TASK DIRECTIONS: Could the records below be restated word for word, without a single picture?

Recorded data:
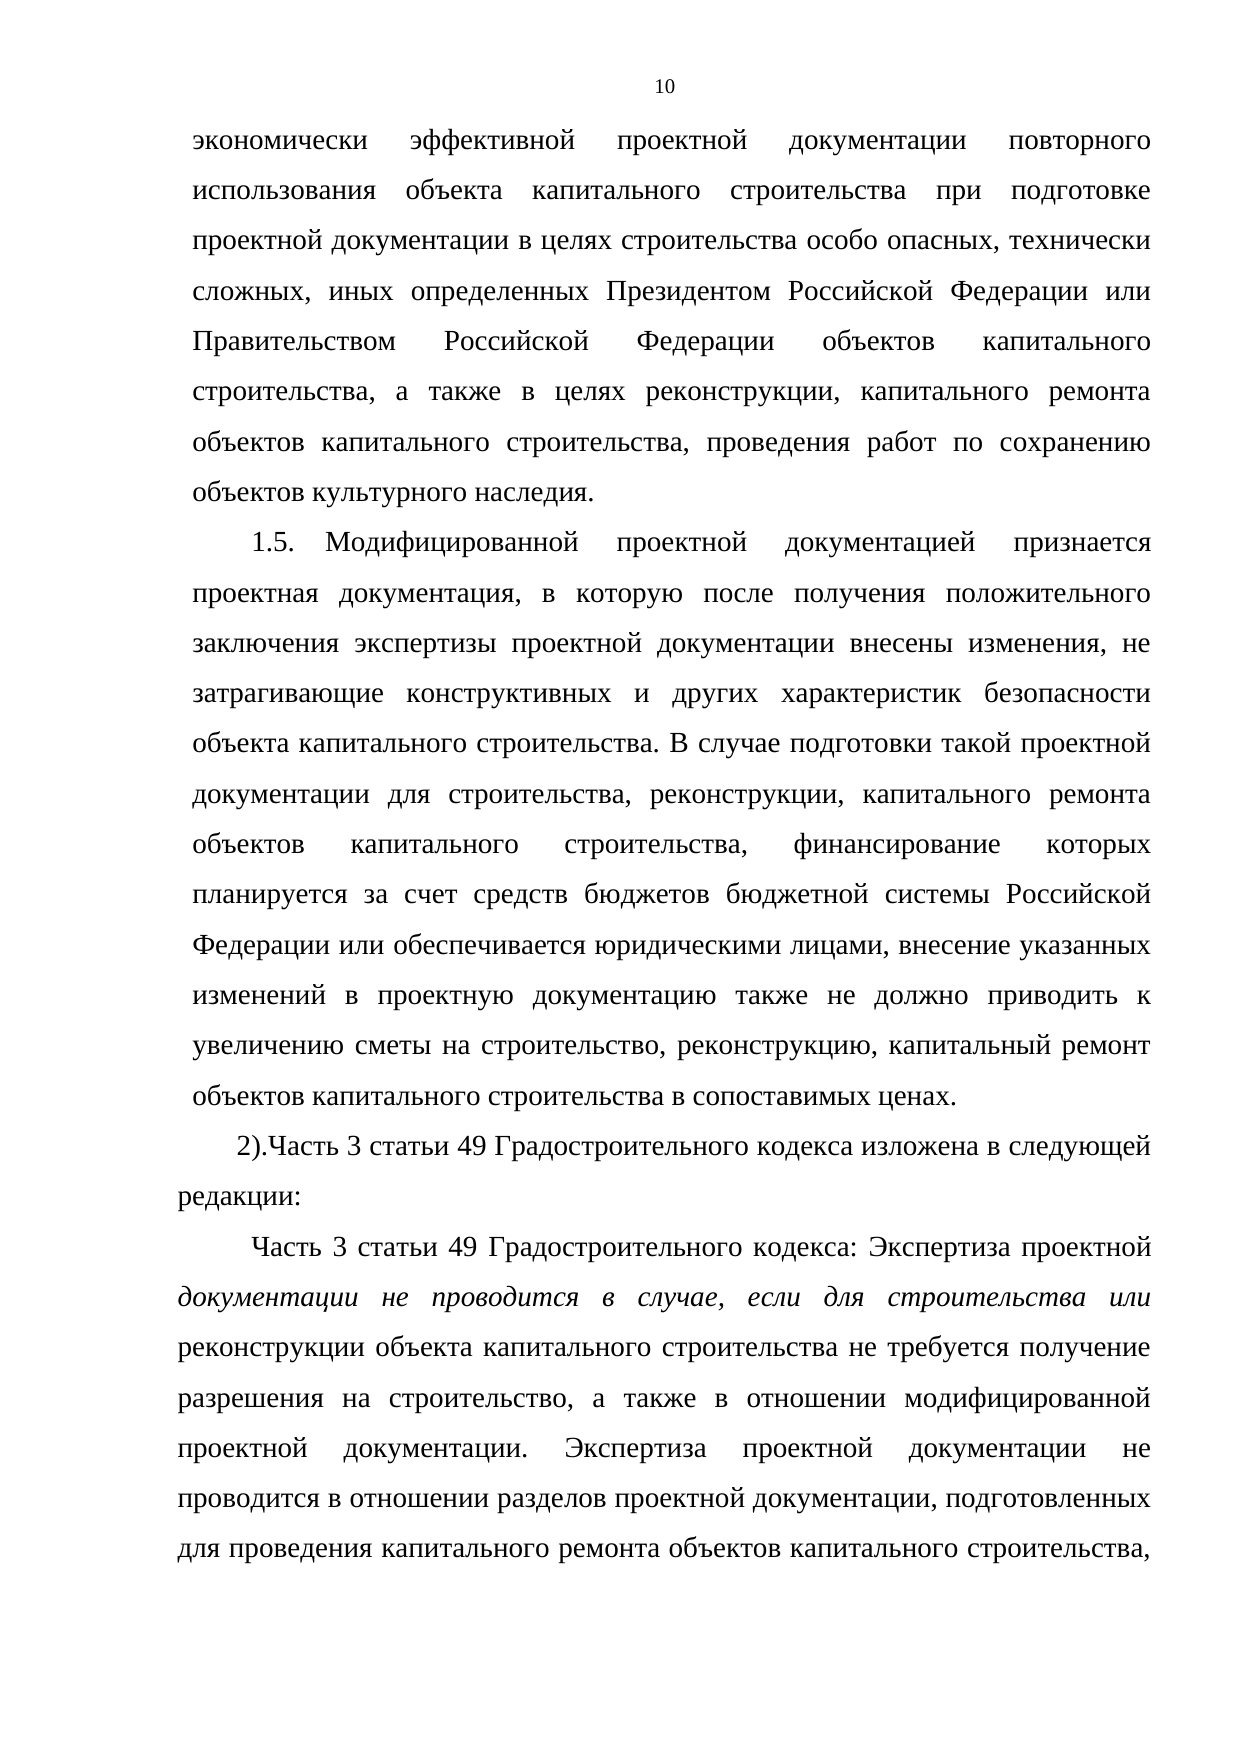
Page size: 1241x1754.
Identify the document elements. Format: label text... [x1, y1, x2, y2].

text 2).Часть 3 статьи 49 Градостроительного кодекса изложена в следующей редакции: [177, 1128, 1152, 1212]
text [177, 1229, 1152, 1564]
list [192, 122, 1152, 508]
list Модифицированной проектной документацией признается проектная документация, в которую после получения положительного заключения экспертизы проектной документации внесены изменения, не затрагивающие конструктивных и других характеристик безопасности объекта капитального строительства. В случае подготовки такой проектной документации для строительства, реконструкции, капитального ремонта объектов капитального строительства, финансирование которых планируется за счет средств бюджетов бюджетной системы Российской Федерации или обеспечивается юридическими лицами, внесение указанных изменений в проектную документацию также не должно приводить к увеличению сметы на строительство, реконструкцию, капитальный ремонт объектов капитального строительства в сопоставимых ценах. [192, 524, 1152, 1111]
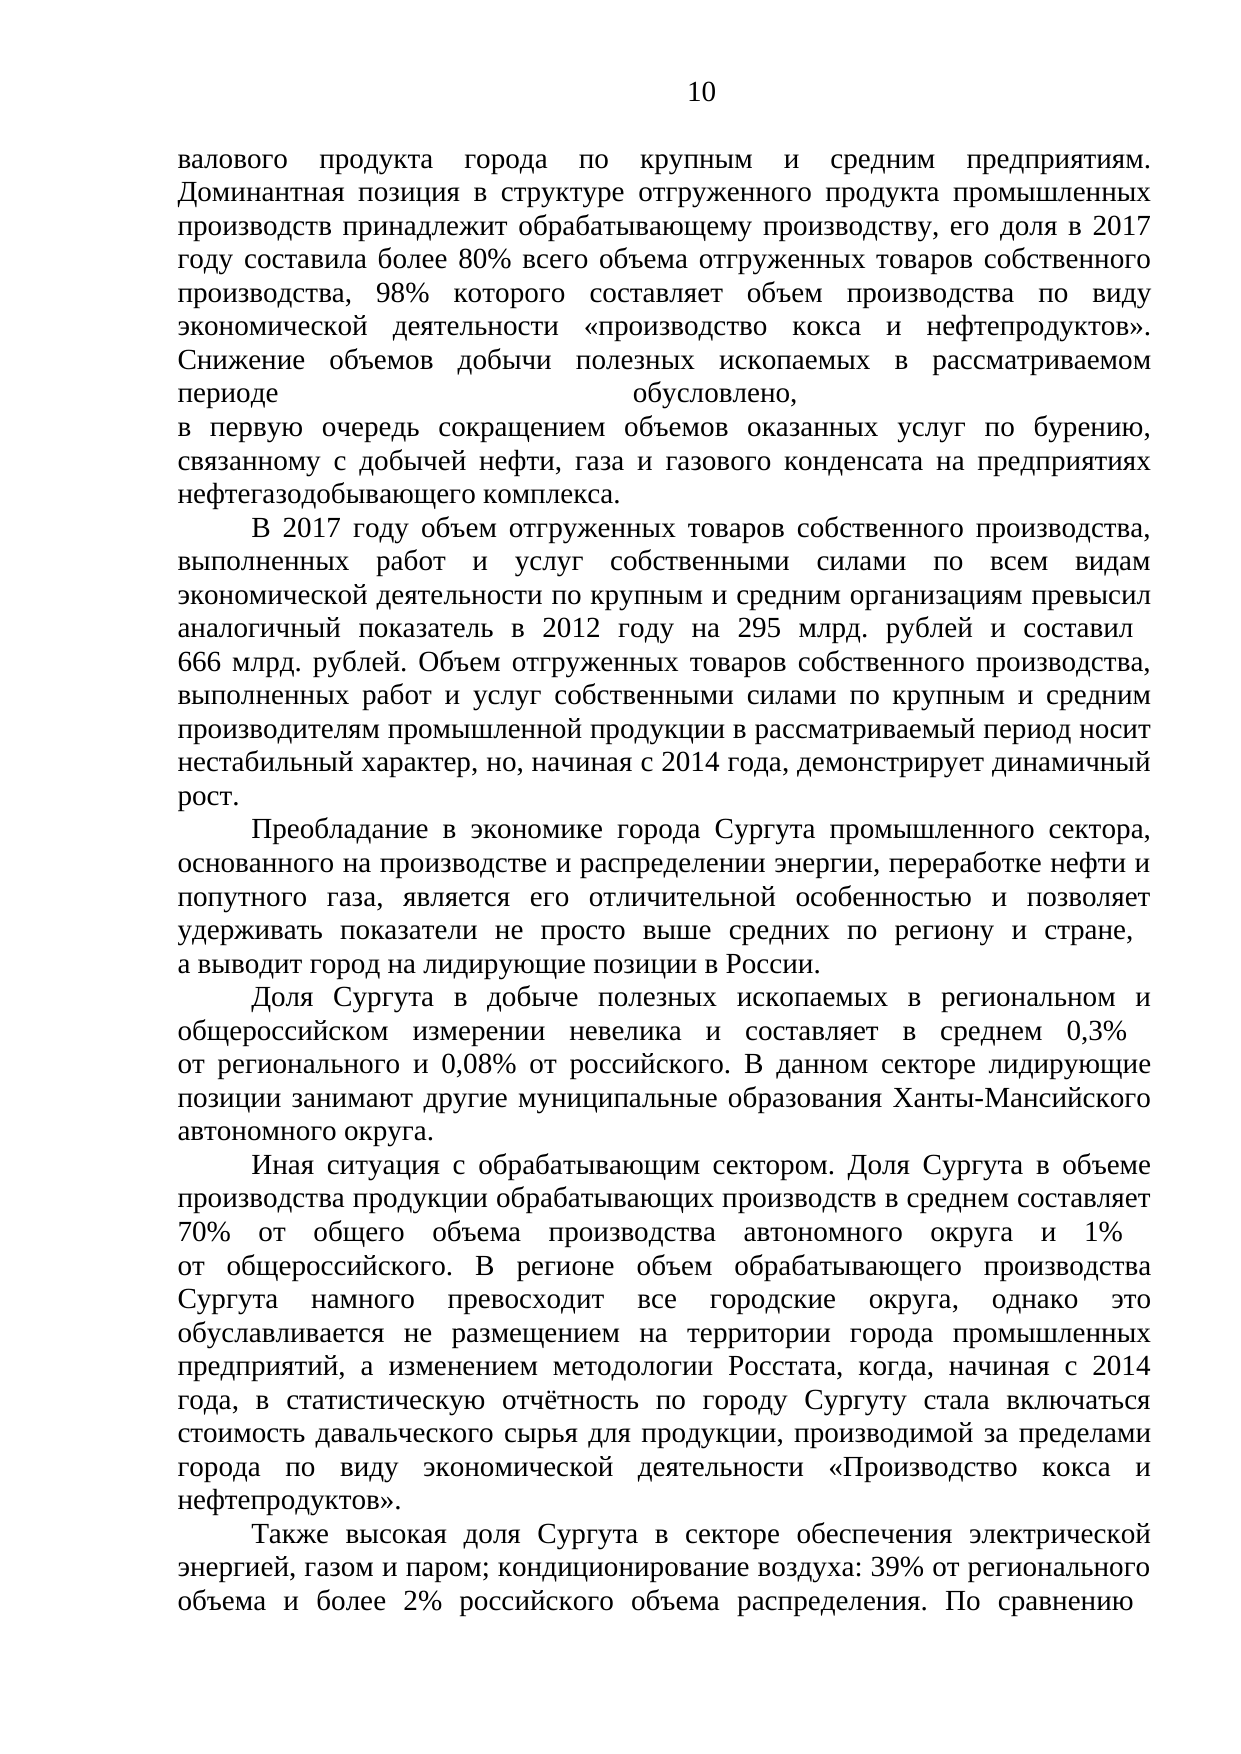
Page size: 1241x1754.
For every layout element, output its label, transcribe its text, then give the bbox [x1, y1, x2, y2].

text Доля Сургута в добыче полезных ископаемых в региональном и общероссийском измерении невелика и составляет в среднем 0,3% от регионального и 0,08% от российского. В данном секторе лидирующие позиции занимают другие муниципальные образования Ханты-Мансийского автономного округа. [177, 979, 1152, 1147]
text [177, 1516, 1152, 1617]
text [177, 141, 1152, 510]
text В 2017 году объем отгруженных товаров собственного производства, выполненных работ и услуг собственными силами по всем видам экономической деятельности по крупным и средним организациям превысил аналогичный показатель в 2012 году на 295 млрд. рублей и составил 666 млрд. рублей. Объем отгруженных товаров собственного производства, выполненных работ и услуг собственными силами по крупным и средним производителям промышленной продукции в рассматриваемый период носит нестабильный характер, но, начиная с 2014 года, демонстрирует динамичный рост. [177, 510, 1152, 812]
text Иная ситуация с обрабатывающим сектором. Доля Сургута в объеме производства продукции обрабатывающих производств в среднем составляет 70% от общего объема производства автономного округа и 1% от общероссийского. В регионе объем обрабатывающего производства Сургута намного превосходит все городские округа, однако это обуславливается не размещением на территории города промышленных предприятий, а изменением методологии Росстата, когда, начиная с 2014 года, в статистическую отчётность по городу Сургуту стала включаться стоимость давальческого сырья для продукции, производимой за пределами города по виду экономической деятельности «Производство кокса и нефтепродуктов». [177, 1147, 1152, 1516]
text Преобладание в экономике города Сургута промышленного сектора, основанного на производстве и распределении энергии, переработке нефти и попутного газа, является его отличительной особенностью и позволяет удерживать показатели не просто выше средних по региону и стране, а выводит город на лидирующие позиции в России. [177, 812, 1152, 979]
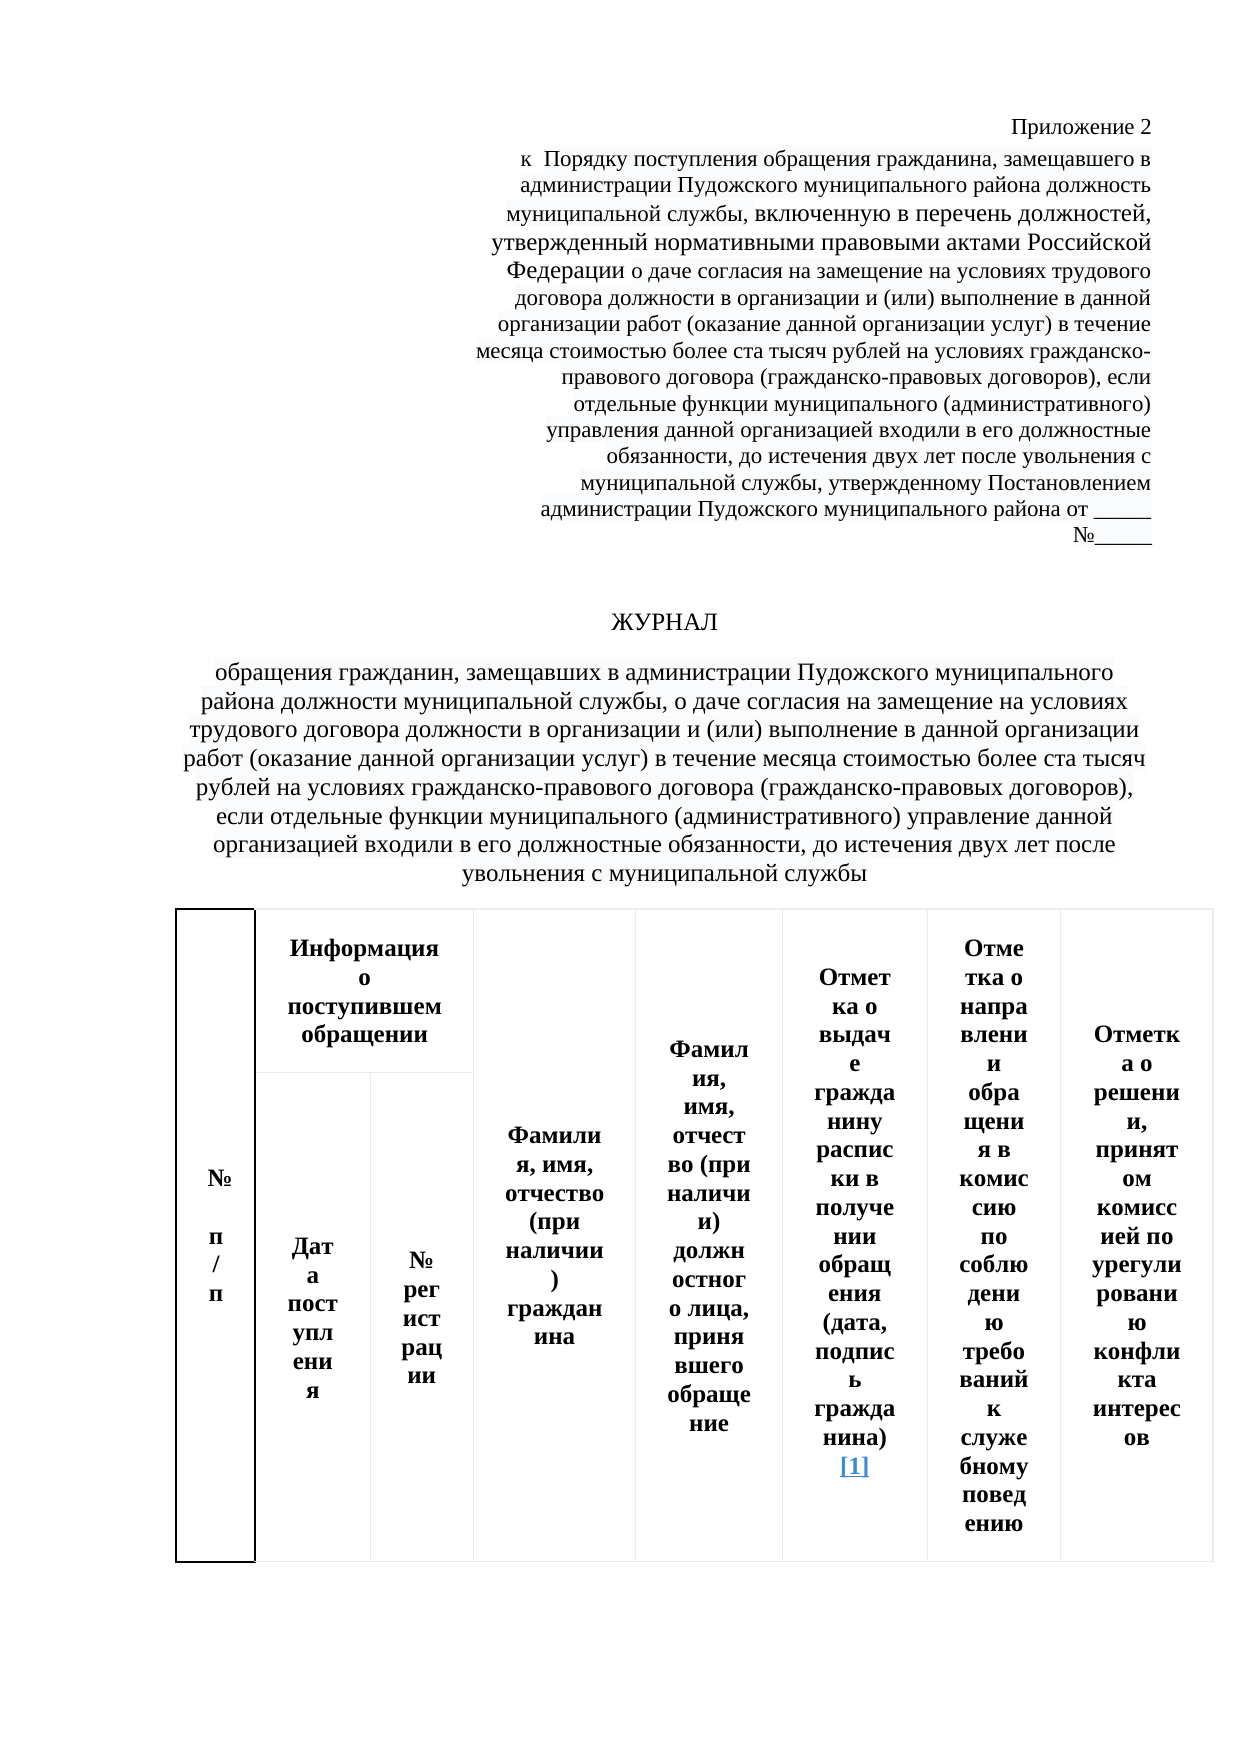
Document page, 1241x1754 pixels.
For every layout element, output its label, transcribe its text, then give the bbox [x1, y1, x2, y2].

table_header Отметка о выдаче гражданину расписки в получении обращения (дата, подпись гражданина)[1] [783, 910, 927, 1561]
text к Порядку поступления обращения гражданина, замещавшего в администрации Пудожского муниципального района должность муниципальной службы, включенную в перечень должностей, утвержденный нормативными правовыми актами Российской Федерации о даче согласия на замещение на условиях трудового договора должности в организации и (или) выполнение в данной организации работ (оказание данной организации услуг) в течение месяца стоимостью более ста тысяч рублей на условиях гражданско-правового договора (гражданско-правовых договоров), если отдельные функции муниципального (административного) управления данной организацией входили в его должностные обязанности, до истечения двух лет после увольнения с муниципальной службы, утвержденному Постановлением администрации Пудожского муниципального района от _____ №_____ [472, 145, 1152, 548]
table_cell Дата поступления [256, 1073, 370, 1561]
table_header Информация о поступившем обращении [256, 910, 473, 1072]
table_header Отметка о решении, принятом комиссией по урегулированию конфликта интересов [1061, 910, 1212, 1561]
table_cell № регистрации [371, 1073, 473, 1561]
table_header № п/п [177, 910, 254, 1561]
text Приложение 2 [768, 113, 1152, 140]
table_header Фамилия, имя, отчество (при наличии) гражданина [474, 910, 635, 1561]
table_header Фамилия, имя, отчество (при наличии) должностного лица, принявшего обращение [636, 910, 782, 1561]
table_header Отметка о направлении обращения в комиссию по соблюдению требований к служебному поведению [928, 910, 1060, 1561]
text ЖУРНАЛ [177, 607, 1152, 636]
text обращения гражданин, замещавших в администрации Пудожского муниципального района должности муниципальной службы, о даче согласия на замещение на условиях трудового договора должности в организации и (или) выполнение в данной организации работ (оказание данной организации услуг) в течение месяца стоимостью более ста тысяч рублей на условиях гражданско-правового договора (гражданско-правовых договоров), если отдельные функции муниципального (административного) управление данной организацией входили в его должностные обязанности, до истечения двух лет после увольнения с муниципальной службы [177, 657, 1152, 887]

RESPONSE FOR THIS EXERCISE:
Page size: 1241x1754.
Identify the document elements. Format: label text... [x1, y1, x2, y2].

text 2).Часть 3 статьи 49 Градостроительного кодекса изложена в следующей редакции: [177, 1128, 1152, 1212]
text [177, 1229, 1152, 1564]
list [192, 122, 1152, 508]
list Модифицированной проектной документацией признается проектная документация, в которую после получения положительного заключения экспертизы проектной документации внесены изменения, не затрагивающие конструктивных и других характеристик безопасности объекта капитального строительства. В случае подготовки такой проектной документации для строительства, реконструкции, капитального ремонта объектов капитального строительства, финансирование которых планируется за счет средств бюджетов бюджетной системы Российской Федерации или обеспечивается юридическими лицами, внесение указанных изменений в проектную документацию также не должно приводить к увеличению сметы на строительство, реконструкцию, капитальный ремонт объектов капитального строительства в сопоставимых ценах. [192, 524, 1152, 1111]
Page size: 1241x1754.
For every layout element, output its label, transcribe its text, then give the bbox [x1, y1, x2, y2].

text Доля Сургута в добыче полезных ископаемых в региональном и общероссийском измерении невелика и составляет в среднем 0,3% от регионального и 0,08% от российского. В данном секторе лидирующие позиции занимают другие муниципальные образования Ханты-Мансийского автономного округа. [177, 979, 1152, 1147]
text [177, 1516, 1152, 1617]
text [177, 141, 1152, 510]
text В 2017 году объем отгруженных товаров собственного производства, выполненных работ и услуг собственными силами по всем видам экономической деятельности по крупным и средним организациям превысил аналогичный показатель в 2012 году на 295 млрд. рублей и составил 666 млрд. рублей. Объем отгруженных товаров собственного производства, выполненных работ и услуг собственными силами по крупным и средним производителям промышленной продукции в рассматриваемый период носит нестабильный характер, но, начиная с 2014 года, демонстрирует динамичный рост. [177, 510, 1152, 812]
text Иная ситуация с обрабатывающим сектором. Доля Сургута в объеме производства продукции обрабатывающих производств в среднем составляет 70% от общего объема производства автономного округа и 1% от общероссийского. В регионе объем обрабатывающего производства Сургута намного превосходит все городские округа, однако это обуславливается не размещением на территории города промышленных предприятий, а изменением методологии Росстата, когда, начиная с 2014 года, в статистическую отчётность по городу Сургуту стала включаться стоимость давальческого сырья для продукции, производимой за пределами города по виду экономической деятельности «Производство кокса и нефтепродуктов». [177, 1147, 1152, 1516]
text Преобладание в экономике города Сургута промышленного сектора, основанного на производстве и распределении энергии, переработке нефти и попутного газа, является его отличительной особенностью и позволяет удерживать показатели не просто выше средних по региону и стране, а выводит город на лидирующие позиции в России. [177, 812, 1152, 979]
Document page, 1241x1754 pixels.
For every layout element, output its label, transcribe its text, then give the bbox [x1, y1, x2, y2].

table_header Отметка о выдаче гражданину расписки в получении обращения (дата, подпись гражданина)[1] [783, 910, 927, 1561]
text к Порядку поступления обращения гражданина, замещавшего в администрации Пудожского муниципального района должность муниципальной службы, включенную в перечень должностей, утвержденный нормативными правовыми актами Российской Федерации о даче согласия на замещение на условиях трудового договора должности в организации и (или) выполнение в данной организации работ (оказание данной организации услуг) в течение месяца стоимостью более ста тысяч рублей на условиях гражданско-правового договора (гражданско-правовых договоров), если отдельные функции муниципального (административного) управления данной организацией входили в его должностные обязанности, до истечения двух лет после увольнения с муниципальной службы, утвержденному Постановлением администрации Пудожского муниципального района от _____ №_____ [472, 145, 1152, 548]
table_cell Дата поступления [256, 1073, 370, 1561]
table_header Информация о поступившем обращении [256, 910, 473, 1072]
table_header Отметка о решении, принятом комиссией по урегулированию конфликта интересов [1061, 910, 1212, 1561]
table_cell № регистрации [371, 1073, 473, 1561]
table_header № п/п [177, 910, 254, 1561]
text Приложение 2 [768, 113, 1152, 140]
table_header Фамилия, имя, отчество (при наличии) гражданина [474, 910, 635, 1561]
table_header Фамилия, имя, отчество (при наличии) должностного лица, принявшего обращение [636, 910, 782, 1561]
table_header Отметка о направлении обращения в комиссию по соблюдению требований к служебному поведению [928, 910, 1060, 1561]
text ЖУРНАЛ [177, 607, 1152, 636]
text обращения гражданин, замещавших в администрации Пудожского муниципального района должности муниципальной службы, о даче согласия на замещение на условиях трудового договора должности в организации и (или) выполнение в данной организации работ (оказание данной организации услуг) в течение месяца стоимостью более ста тысяч рублей на условиях гражданско-правового договора (гражданско-правовых договоров), если отдельные функции муниципального (административного) управление данной организацией входили в его должностные обязанности, до истечения двух лет после увольнения с муниципальной службы [177, 657, 1152, 887]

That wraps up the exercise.